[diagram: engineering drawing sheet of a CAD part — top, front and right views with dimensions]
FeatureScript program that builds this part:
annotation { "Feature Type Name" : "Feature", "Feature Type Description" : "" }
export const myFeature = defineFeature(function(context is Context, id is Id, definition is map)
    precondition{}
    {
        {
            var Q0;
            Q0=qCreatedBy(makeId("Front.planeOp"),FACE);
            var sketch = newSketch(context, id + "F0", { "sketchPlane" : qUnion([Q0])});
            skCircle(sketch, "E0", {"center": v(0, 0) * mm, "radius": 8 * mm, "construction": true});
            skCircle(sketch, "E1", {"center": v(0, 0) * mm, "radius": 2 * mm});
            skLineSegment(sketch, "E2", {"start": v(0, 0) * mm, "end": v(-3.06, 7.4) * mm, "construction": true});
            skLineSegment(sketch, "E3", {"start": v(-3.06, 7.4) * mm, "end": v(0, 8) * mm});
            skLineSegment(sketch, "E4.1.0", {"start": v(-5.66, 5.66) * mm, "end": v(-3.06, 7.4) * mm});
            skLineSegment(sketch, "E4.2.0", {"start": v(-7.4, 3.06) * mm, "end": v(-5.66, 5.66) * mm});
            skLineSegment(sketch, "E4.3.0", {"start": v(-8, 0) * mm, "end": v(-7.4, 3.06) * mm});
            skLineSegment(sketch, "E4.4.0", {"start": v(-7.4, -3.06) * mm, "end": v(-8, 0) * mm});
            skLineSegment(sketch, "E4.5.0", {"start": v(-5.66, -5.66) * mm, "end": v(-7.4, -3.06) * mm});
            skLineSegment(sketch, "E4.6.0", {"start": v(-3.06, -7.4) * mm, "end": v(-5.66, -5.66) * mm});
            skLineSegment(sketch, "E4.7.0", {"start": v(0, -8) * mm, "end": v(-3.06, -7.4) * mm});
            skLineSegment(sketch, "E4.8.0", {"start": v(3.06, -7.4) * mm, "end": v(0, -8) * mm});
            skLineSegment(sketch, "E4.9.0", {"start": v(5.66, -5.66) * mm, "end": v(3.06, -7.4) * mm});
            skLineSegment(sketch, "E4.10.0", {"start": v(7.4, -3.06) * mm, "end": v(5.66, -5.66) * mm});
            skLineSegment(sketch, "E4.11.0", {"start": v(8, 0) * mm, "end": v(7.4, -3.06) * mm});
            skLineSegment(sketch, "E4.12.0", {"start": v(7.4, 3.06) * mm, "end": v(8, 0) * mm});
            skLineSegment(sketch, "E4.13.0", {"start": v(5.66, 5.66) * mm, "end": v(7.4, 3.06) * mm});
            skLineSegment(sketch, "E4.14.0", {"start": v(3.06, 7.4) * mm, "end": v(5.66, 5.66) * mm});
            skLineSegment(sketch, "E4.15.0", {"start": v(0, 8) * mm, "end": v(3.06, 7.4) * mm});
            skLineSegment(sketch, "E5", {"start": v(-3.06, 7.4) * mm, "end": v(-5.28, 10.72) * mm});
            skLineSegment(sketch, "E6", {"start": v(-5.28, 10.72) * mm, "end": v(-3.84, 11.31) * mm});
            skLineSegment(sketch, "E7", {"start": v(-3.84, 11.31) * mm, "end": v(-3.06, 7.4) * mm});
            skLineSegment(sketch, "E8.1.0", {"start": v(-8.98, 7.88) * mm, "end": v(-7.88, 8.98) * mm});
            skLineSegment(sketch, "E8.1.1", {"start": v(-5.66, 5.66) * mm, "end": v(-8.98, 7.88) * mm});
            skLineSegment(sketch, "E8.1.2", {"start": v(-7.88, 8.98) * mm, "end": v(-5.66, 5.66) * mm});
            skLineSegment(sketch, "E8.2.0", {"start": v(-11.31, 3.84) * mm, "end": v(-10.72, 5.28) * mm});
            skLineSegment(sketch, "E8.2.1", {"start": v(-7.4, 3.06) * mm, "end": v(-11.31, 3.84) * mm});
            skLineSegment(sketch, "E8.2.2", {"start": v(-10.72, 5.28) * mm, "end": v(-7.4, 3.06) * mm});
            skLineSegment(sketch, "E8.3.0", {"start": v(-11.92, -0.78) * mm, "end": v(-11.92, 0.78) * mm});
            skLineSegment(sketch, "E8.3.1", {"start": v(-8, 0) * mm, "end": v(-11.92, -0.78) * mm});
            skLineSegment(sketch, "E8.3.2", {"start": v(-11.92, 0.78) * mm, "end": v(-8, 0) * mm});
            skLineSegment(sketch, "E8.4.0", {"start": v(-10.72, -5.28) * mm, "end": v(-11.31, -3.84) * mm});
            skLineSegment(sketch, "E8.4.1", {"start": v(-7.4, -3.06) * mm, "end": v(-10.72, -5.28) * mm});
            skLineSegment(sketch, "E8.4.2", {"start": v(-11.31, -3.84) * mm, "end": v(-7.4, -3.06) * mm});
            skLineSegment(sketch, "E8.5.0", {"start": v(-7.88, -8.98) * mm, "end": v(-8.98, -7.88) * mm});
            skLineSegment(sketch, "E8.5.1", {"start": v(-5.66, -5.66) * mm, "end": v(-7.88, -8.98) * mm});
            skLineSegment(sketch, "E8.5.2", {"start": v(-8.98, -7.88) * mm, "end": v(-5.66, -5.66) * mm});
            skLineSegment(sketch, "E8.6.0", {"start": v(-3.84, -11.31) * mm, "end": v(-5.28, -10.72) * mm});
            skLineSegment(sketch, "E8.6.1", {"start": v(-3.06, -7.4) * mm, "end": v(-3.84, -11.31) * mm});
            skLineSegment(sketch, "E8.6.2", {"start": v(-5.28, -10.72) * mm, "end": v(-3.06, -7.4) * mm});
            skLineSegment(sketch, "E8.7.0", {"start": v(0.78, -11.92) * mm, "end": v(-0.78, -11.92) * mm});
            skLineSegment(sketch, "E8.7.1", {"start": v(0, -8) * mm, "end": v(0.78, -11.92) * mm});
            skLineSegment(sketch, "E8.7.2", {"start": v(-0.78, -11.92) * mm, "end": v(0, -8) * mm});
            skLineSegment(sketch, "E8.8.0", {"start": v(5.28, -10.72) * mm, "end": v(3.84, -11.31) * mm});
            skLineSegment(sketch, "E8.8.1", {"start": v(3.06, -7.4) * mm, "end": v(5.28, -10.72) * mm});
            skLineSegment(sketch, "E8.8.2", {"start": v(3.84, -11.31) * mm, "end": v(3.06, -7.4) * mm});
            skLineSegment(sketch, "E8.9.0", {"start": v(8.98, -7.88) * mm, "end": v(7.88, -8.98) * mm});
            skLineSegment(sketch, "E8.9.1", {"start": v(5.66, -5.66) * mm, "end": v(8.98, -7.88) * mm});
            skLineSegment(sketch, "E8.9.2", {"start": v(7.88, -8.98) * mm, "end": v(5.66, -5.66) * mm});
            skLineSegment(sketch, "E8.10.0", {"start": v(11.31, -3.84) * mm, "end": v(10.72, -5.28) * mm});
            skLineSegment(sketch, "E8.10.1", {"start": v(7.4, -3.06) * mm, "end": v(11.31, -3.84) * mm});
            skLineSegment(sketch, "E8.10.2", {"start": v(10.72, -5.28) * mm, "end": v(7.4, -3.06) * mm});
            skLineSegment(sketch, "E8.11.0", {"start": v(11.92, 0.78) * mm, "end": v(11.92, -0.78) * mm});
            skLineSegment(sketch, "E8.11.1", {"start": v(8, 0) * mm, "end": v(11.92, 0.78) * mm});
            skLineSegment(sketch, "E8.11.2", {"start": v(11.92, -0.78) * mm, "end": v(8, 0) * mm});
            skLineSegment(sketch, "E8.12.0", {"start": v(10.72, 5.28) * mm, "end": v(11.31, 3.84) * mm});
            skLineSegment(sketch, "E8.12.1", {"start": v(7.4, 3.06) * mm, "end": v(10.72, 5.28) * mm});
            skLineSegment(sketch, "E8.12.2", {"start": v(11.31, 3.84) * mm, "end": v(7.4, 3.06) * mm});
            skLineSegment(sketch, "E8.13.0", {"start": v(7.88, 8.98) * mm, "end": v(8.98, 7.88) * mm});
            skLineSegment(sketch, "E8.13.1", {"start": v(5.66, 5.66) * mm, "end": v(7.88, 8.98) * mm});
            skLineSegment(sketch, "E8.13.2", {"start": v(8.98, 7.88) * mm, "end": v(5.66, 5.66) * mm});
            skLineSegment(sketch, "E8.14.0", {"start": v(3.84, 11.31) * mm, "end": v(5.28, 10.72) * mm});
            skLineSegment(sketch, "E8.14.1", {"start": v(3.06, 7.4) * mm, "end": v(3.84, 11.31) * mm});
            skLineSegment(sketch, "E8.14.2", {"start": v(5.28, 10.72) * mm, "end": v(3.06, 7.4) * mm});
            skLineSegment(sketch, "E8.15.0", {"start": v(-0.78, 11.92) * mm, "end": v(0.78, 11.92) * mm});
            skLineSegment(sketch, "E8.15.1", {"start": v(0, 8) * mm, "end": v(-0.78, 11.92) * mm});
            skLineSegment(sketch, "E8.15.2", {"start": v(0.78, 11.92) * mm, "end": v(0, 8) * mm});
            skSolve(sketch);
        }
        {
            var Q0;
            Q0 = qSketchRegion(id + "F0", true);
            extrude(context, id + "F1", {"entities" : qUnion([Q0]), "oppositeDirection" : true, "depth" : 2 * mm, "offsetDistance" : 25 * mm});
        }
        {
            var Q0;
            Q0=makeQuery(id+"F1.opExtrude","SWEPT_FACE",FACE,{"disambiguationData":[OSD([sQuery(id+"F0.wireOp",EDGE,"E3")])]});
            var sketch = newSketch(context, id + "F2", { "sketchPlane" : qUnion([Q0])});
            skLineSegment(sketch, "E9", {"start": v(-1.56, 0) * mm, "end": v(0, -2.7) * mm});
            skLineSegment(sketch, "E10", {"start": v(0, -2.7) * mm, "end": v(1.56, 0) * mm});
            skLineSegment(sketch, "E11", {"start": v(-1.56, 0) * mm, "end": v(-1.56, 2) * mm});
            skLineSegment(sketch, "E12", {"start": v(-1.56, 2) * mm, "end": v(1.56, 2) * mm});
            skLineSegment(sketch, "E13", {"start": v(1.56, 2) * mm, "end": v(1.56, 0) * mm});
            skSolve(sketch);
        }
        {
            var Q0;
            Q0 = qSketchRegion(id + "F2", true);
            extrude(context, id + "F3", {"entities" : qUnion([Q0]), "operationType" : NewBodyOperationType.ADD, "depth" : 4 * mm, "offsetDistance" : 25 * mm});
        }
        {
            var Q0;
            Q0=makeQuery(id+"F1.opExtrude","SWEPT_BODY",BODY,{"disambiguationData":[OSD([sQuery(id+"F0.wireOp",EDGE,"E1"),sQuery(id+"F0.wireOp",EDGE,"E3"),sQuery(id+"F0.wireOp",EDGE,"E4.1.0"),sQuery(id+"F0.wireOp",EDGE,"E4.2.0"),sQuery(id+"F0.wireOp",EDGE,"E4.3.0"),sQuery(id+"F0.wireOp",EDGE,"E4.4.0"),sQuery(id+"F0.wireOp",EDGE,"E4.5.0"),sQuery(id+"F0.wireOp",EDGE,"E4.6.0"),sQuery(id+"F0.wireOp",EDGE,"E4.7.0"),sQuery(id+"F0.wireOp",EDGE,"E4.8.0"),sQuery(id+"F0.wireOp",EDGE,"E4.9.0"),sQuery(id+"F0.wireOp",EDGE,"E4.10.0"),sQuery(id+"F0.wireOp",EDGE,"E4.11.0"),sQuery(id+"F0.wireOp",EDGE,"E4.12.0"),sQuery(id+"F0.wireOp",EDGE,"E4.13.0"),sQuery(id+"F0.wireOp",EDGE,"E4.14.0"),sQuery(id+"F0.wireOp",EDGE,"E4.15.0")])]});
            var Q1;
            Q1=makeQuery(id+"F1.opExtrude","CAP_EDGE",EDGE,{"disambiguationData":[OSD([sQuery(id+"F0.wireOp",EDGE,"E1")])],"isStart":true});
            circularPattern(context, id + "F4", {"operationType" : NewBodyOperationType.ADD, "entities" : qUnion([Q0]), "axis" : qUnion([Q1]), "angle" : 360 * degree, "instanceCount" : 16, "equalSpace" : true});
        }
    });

- _Your instructions_: Which lines of the listing contain the string "skCircle"? Copy each of them.

- _Finished answer_:
            skCircle(sketch, "E0", {"center": v(0, 0) * mm, "radius": 8 * mm, "construction": true});
            skCircle(sketch, "E1", {"center": v(0, 0) * mm, "radius": 2 * mm});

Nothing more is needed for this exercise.